[Stored data]
══════════════════════════════
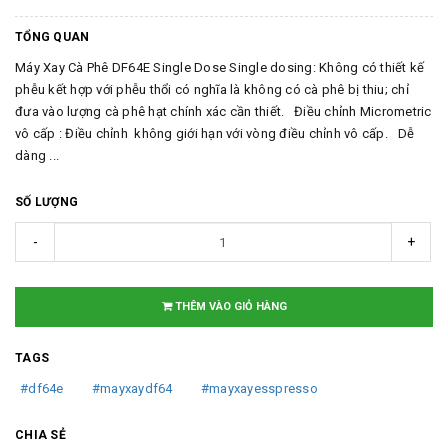
TỔNG QUAN
Máy Xay Cà Phê DF64E Single Dose Single dosing: Không có thiết kế
phễu kết hợp với phễu thổi có nghĩa là không có cà phê bị thiu; chỉ
đưa vào lượng cà phê hạt chính xác cần thiết. Điều chỉnh Micrometric
vô cấp : Điều chỉnh không giới hạn với vòng điều chỉnh vô cấp. Dễ
dàng ...
SỐ LƯỢNG
-
+
THÊM VÀO GIỎ HÀNG
TAGS
#df64e
#mayxaydf64
#mayxayesspresso
CHIA SẺ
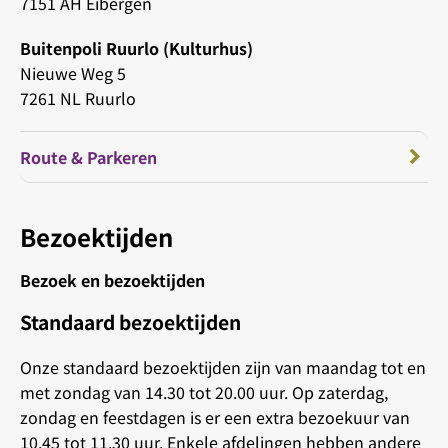
7151 AH Eibergen
Buitenpoli Ruurlo (Kulturhus)
Nieuwe Weg 5
7261 NL Ruurlo
Route & Parkeren
Bezoektijden
Bezoek en bezoektijden
Standaard bezoektijden
Onze standaard bezoektijden zijn van maandag tot en
met zondag van 14.30 tot 20.00 uur. Op zaterdag,
zondag en feestdagen is er een extra bezoekuur van
10.45 tot 11.30 uur. Enkele afdelingen hebben andere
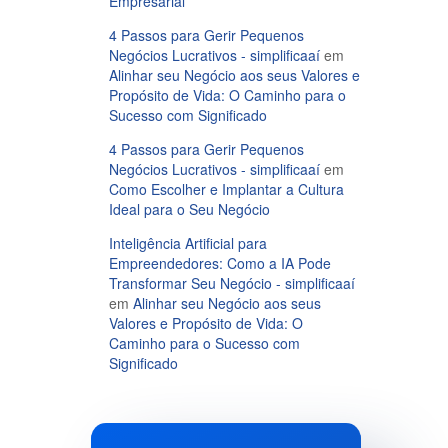
Empresarial
4 Passos para Gerir Pequenos
Negócios Lucrativos - simplificaaí
em
Alinhar seu Negócio aos seus Valores e
Propósito de Vida: O Caminho para o
Sucesso com Significado
4 Passos para Gerir Pequenos
Negócios Lucrativos - simplificaaí
em
Como Escolher e Implantar a Cultura
Ideal para o Seu Negócio
Inteligência Artificial para
Empreendedores: Como a IA Pode
Transformar Seu Negócio - simplificaaí
em
Alinhar seu Negócio aos seus
Valores e Propósito de Vida: O
Caminho para o Sucesso com
Significado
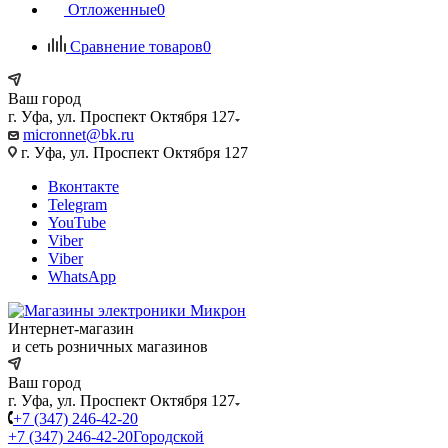
Отложенные
0
Сравнение товаров
0
Ваш город
г. Уфа, ул. Проспект Октября 127
micronnet@bk.ru
г. Уфа, ул. Проспект Октября 127
Вконтакте
Telegram
YouTube
Viber
Viber
WhatsApp
Интернет-магазин
и сеть розничных магазинов
Ваш город
г. Уфа, ул. Проспект Октября 127
+7 (347) 246-42-20
+7 (347) 246-42-20
Городской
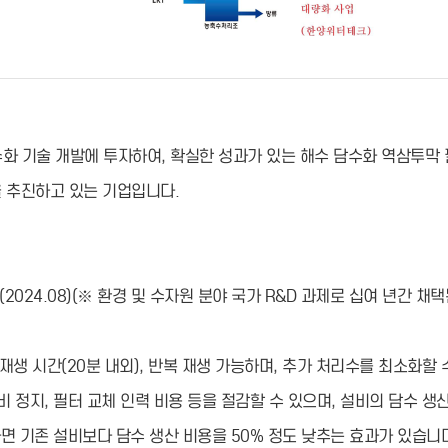
화 기술 개발에 투자하여, 확실한 성과가 있는 해수 담수화 역삼투막 
을 추진하고 있는 기업입니다.
(2024.08)(※ 환경 및 수자원 분야 국가 R&D 과제로 십여 년간 채
은 재생 시간(20분 내외), 반복 재생 가능하며, 추가 처리수를 최소화할 
비 정지, 필터 교체 인력 비용 등을 절감할 수 있으며, 설비의 담수 생
면 기존 설비보다 담수 생산 비용을 50% 정도 낮추는 효과가 있습니다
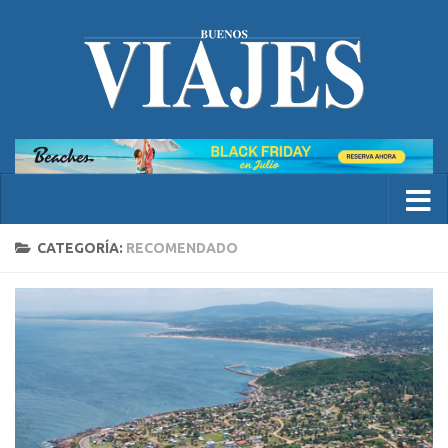
CATEGORÍA:
RECOMENDADO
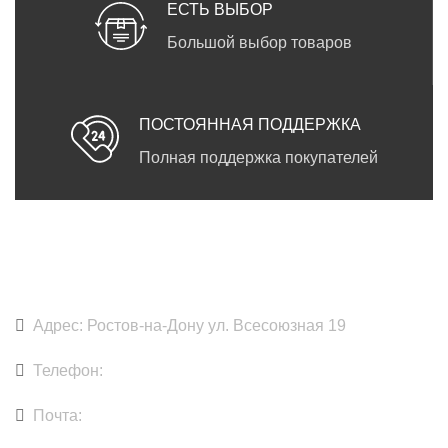
ЕСТЬ ВЫБОР
Большой выбор товаров
ПОСТОЯННАЯ ПОДДЕРЖКА
Полная поддержка покупателей
DARKPRINT
Адрес: Ростов-на-Дону ул. Всесоюзная 19
Телефон:
+7 918 891-79-79
Почта:
zakaz@dakprint.com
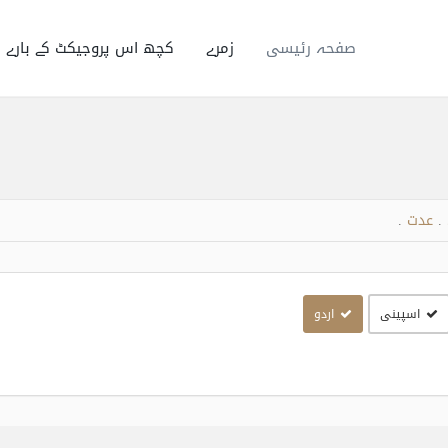
صفحہ رئیسی
زمرے
کچھ اس پروجیکٹ کے بارے 
عدت
.
.
اسپینی
اردو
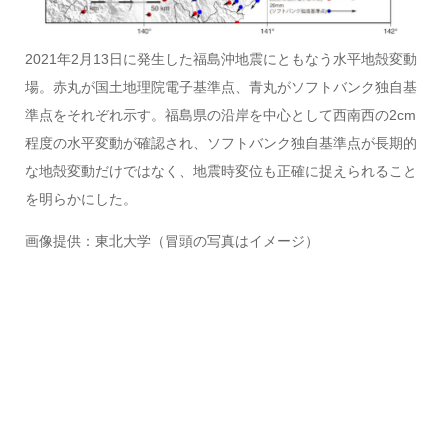
2021年2月13日に発生した福島沖地震にともなう水平地殻変動
場。赤丸が国土地理院電子基準点、青丸がソフトバンク独自基
準点をそれぞれ示す。福島県の沿岸を中心として西南西の2cm
程度の水平変動が確認され、ソフトバンク独自基準点が長期的
な地殻変動だけではなく、地震時変位も正確に捉えられること
を明らかにした。
画像提供：東北大学（冒頭の写真はイメージ）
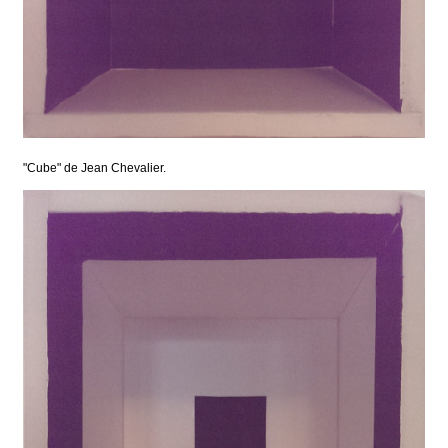
"Cube" de Jean Chevalier.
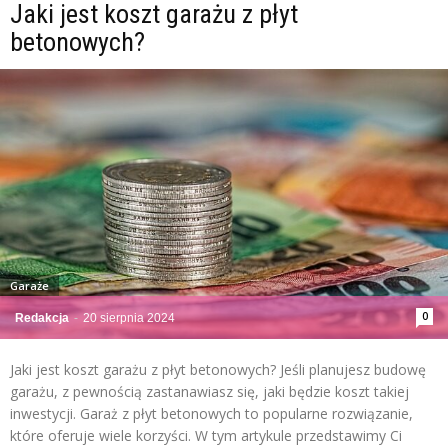
Jaki jest koszt garażu z płyt
betonowych?
Garaże
0
Redakcja
-
20 sierpnia 2024
Jaki jest koszt garażu z płyt betonowych? Jeśli planujesz budowę
garażu, z pewnością zastanawiasz się, jaki będzie koszt takiej
inwestycji. Garaż z płyt betonowych to popularne rozwiązanie,
które oferuje wiele korzyści. W tym artykule przedstawimy Ci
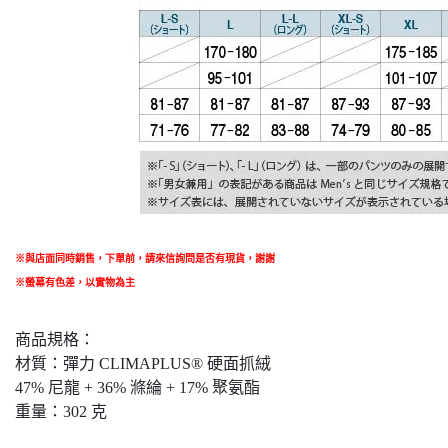
※與店面同時銷售
，
下單前
，
請來信詢問是否有現貨，謝謝
※螢幕有色差，以實物為主
商品規格：
材質：彈力 CLIMAPLUS® 硬面抓絨
47% 尼龍 + 36% 滌綸 + 17% 聚氨酯
重量：302 克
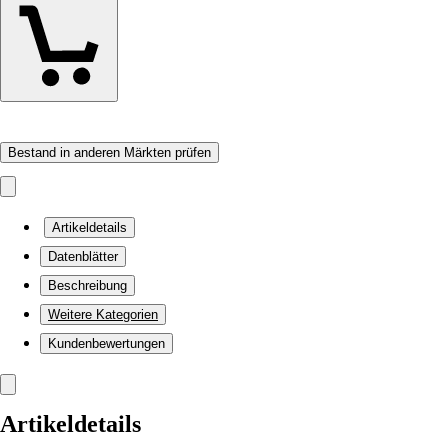
Bestand in anderen Märkten prüfen
Artikeldetails
Datenblätter
Beschreibung
Weitere Kategorien
Kundenbewertungen
Artikeldetails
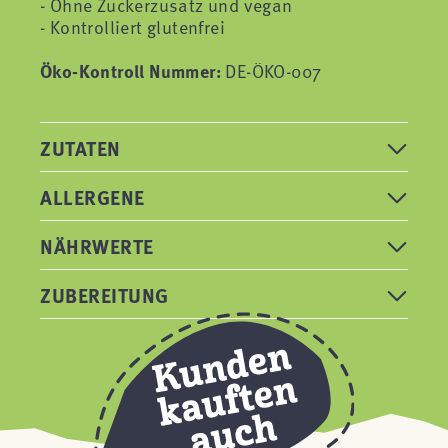
- Ohne Zuckerzusatz und vegan
- Kontrolliert glutenfrei
Öko-Kontroll Nummer:
DE-ÖKO-007
ZUTATEN
ALLERGENE
NÄHRWERTE
ZUBEREITUNG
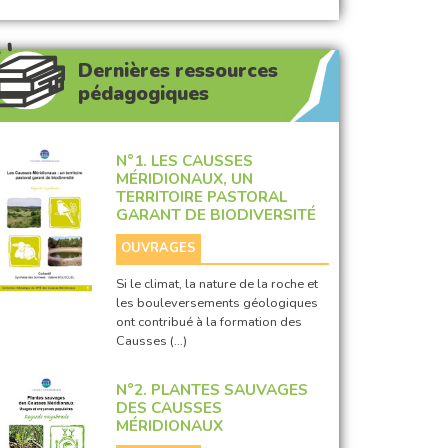
Dernières ressources
pédagogiques
N°1. LES CAUSSES
MÉRIDIONAUX, UN
TERRITOIRE PASTORAL
GARANT DE BIODIVERSITÉ
OUVRAGES
Si le climat, la nature de la roche et
les bouleversements géologiques
ont contribué à la formation des
Causses (…)
N°2. PLANTES SAUVAGES
DES CAUSSES
MÉRIDIONAUX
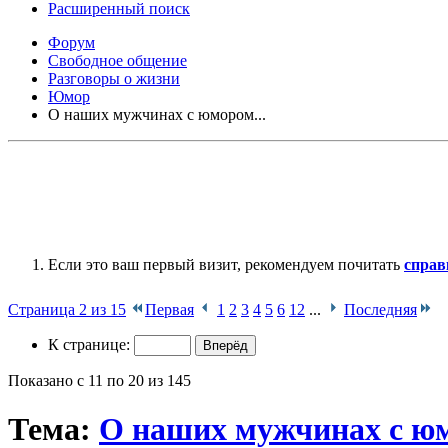
Расширенный поиск
Форум
Свободное общение
Разговоры о жизни
Юмор
О наших мужчинах с юмором...
Если это ваш первый визит, рекомендуем почитать
справ
Страница 2 из 15
Первая
1
2
3
4
5
6
12
...
Последняя
К странице:
Показано с 11 по 20 из 145
Тема:
О наших мужчинах с юм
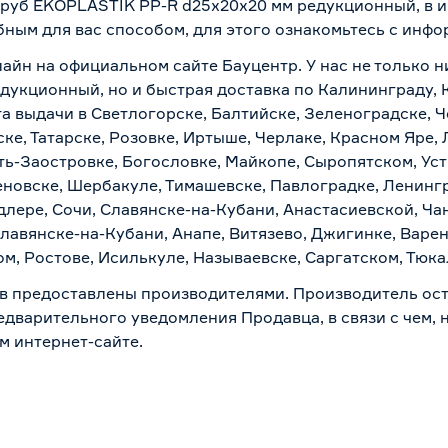
 труб EKOPLASTIK PP-R d25х20х20 мм редукционный, в 
бным для вас способом, для этого ознакомьтесь с инф
лайн на официальном сайте Бауцентр. У нас не только н
дукционный, но и быстрая доставка по Калининграду, 
а выдачи в Светлогорске, Балтийске, Зеленоградске, Ч
ке, Татарске, Розовке, Иртыше, Черлаке, Красном Яре, 
ть-Заостровке, Богословке, Майкопе, Сыропятском, Уст
новске, Шербакуле, Тимашевске, Павлоградке, Ленинг
лере, Сочи, Славянске-на-Кубани, Анастасиевской, Ча
лавянске-на-Кубани, Анапе, Витязево, Джигинке, Варен
м, Ростове, Исилькуле, Называевске, Саргатском, Тюк
в предоставлены производителями. Производитель ост
дварительного уведомления Продавца, в связи с чем, н
м интернет-сайте.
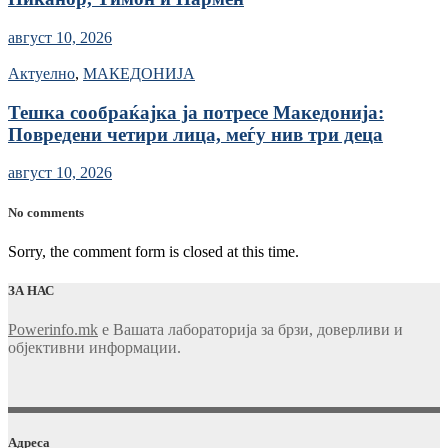
август 10, 2026
Актуелно
,
МАКЕДОНИЈА
Тешка сообраќајка ја потресе Македонија:
Повредени четири лица, меѓу нив три деца
август 10, 2026
No comments
Sorry, the comment form is closed at this time.
ЗА НАС
Powerinfo.mk
e Вашата лабораторија за брзи, доверливи и
објективни информации.
Адреса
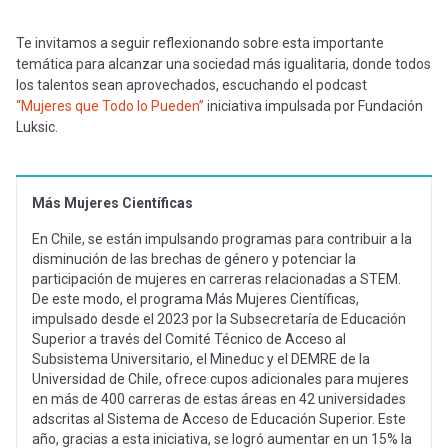
Te invitamos a seguir reflexionando sobre esta importante
temática para alcanzar una sociedad más igualitaria, donde todos
los talentos sean aprovechados, escuchando el podcast
“Mujeres que Todo lo Pueden”
iniciativa impulsada por Fundación
Luksic.
Más Mujeres Científicas
En Chile, se están impulsando programas para contribuir a la
disminución de las brechas de género y potenciar la
participación de mujeres en carreras relacionadas a STEM.
De este modo, el programa Más Mujeres Científicas,
impulsado desde el 2023 por la Subsecretaría de Educación
Superior a través del Comité Técnico de Acceso al
Subsistema Universitario, el Mineduc y el DEMRE de la
Universidad de Chile, ofrece cupos adicionales para mujeres
en más de 400 carreras de estas áreas en 42 universidades
adscritas al Sistema de Acceso de Educación Superior. Este
año, gracias a esta iniciativa, se logró aumentar en un 15% la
══════════════════════════════
Exercise prompt:
In the records above, find every line containing the word "Chile" and show it.

Task response:
En Chile, se están impulsando programas para contribuir a la
Universidad de Chile, ofrece cupos adicionales para mujeres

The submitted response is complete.